Le questionnaire en ligne était composé de
dix-neuf sujets que les personnes interrogées
devaient discuter ou commenter. D'après les sujets
proposés, il est clair que le Parti conservateur
uni réagit exclusivement aux plaintes et aux
revendications des « partenaires », autrement dit
des intérêts privés, qui cherchent à réduire les
indemnisations et à réduire ou éliminer la
responsabilité des employeurs liée aux
travailleurs blessés et aux conditions de travail
insalubres. Les problèmes des petits employeurs
auxquels on pourrait trouver des solutions sont
mélangés avec le refus des conglomérats d'assumer
leurs responsabilités sociales.
La pandémie a mis en lumière l'urgence de
répondre aux revendications des travailleurs
accidentés pour un système d'indemnisation qui
couvre chaque travailleur accidenté ou malade en
raison de son travail pour toute la période de
temps pendant laquelle il ne peut pas travailler.
L'Alberta a connu les plus importantes éclosions
de COVID-19 de tous les endroits de travail du
Canada. Seulement à Cargill, 981 travailleurs
ont eu un résultat positif et il y a eu plus de
1 500 cas liés à l'usine. On a dit que ce fut
la plus grande éclosion de toutes les usines
d'Amérique du Nord mais, en fait,
on n'a pas encore un rapport adéquat au sujet des
autres usines de transformation de viande et des
autres usines des États-Unis.
Les travailleurs de la
santé et de la production et de la transformation
alimentaires ont été et sont toujours plus à
risques de contracter la COVID-19 que l'ensemble
de la population. De nombreux problèmes de
demandes d'indemnisation des travailleurs
requièrent une solution depuis longtemps. La
pandémie de la COVID-19 a mis en lumière à quel
point une réforme prosociale est nécessaire, comme
en témoigne la situation dans les soins de santé
et la transformation alimentaire.
La réouverture des écoles de l'Alberta a aussi mis
en relief le fait que les enseignants albertains
ne sont pas couverts par l'indemnisation des
accidentés du travail. En plus, la situation des
enseignants suppléants est particulièrement
précaire car non seulement ils ne sont pas
couverts par le régime d'indemnisation mais ils
n'ont pas de congés de maladie payés ou de
prestations d'invalidité. C'est une situation qui
doit être prise en compte et rectifiée sans délai.

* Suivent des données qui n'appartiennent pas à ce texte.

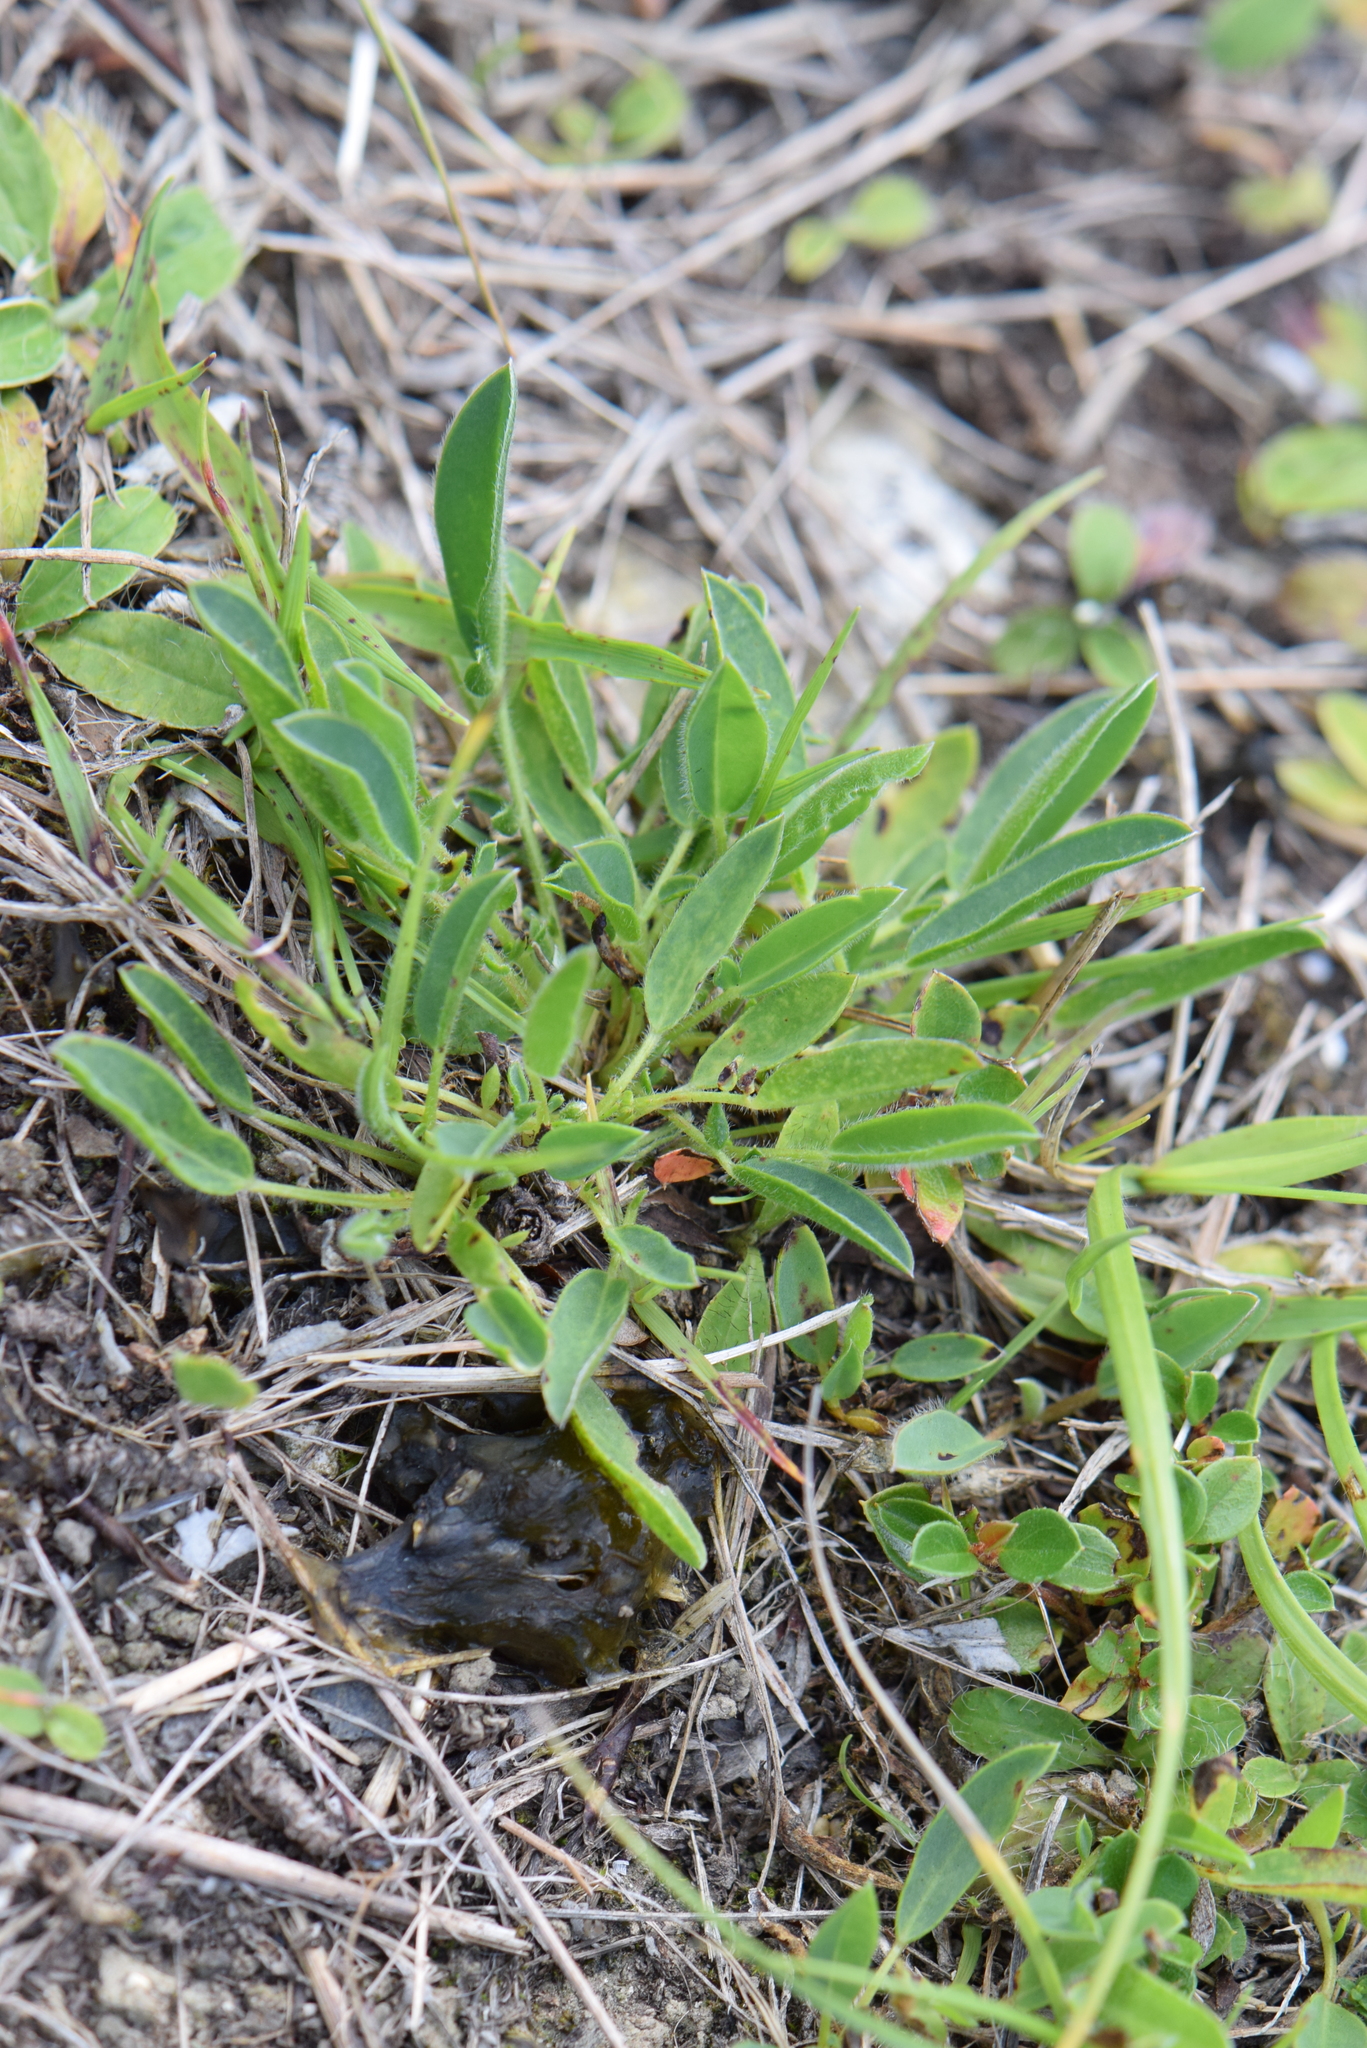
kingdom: Plantae
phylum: Tracheophyta
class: Magnoliopsida
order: Caryophyllales
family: Polygonaceae
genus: Rumex
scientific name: Rumex acetosella
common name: Common sheep sorrel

La révision menée par le gouvernement albertain
au service des oligarques mondiaux, qui veulent
avoir la voie libre pour attaquer le droit des
travailleurs à des conditions de travail saines et
sécuritaires, vise clairement à empêcher les
travailleurs d'agir comme une force organisée pour
défendre leurs droits et les droits de tous. Cela
n'a rien à voir avec une discussion sur ce qui est
requis pour protéger les êtres humains et leur
société. Les conclusions déjà toutes faites
auxquelles vont mener les questions et les
méthodes du gouvernement ne rendront pas l'ordre
du jour du gouvernement légitime. Le processus ne
produit pas le consentement des gouvernés. Cela ne
doit pas passer !
Les travailleurs ont des droits en tant que
producteurs de la richesse, et le seul objectif
légitime du système d'indemnisation des
travailleurs doit être de veiller à ce que les
droits des travailleurs soient défendus.
L'objectif doit être l'indemnisation des
travailleurs en raison de blessures ou de
souffrances liés aux problèmes de santé au
travail, et non l'indemnisation de l'employeur.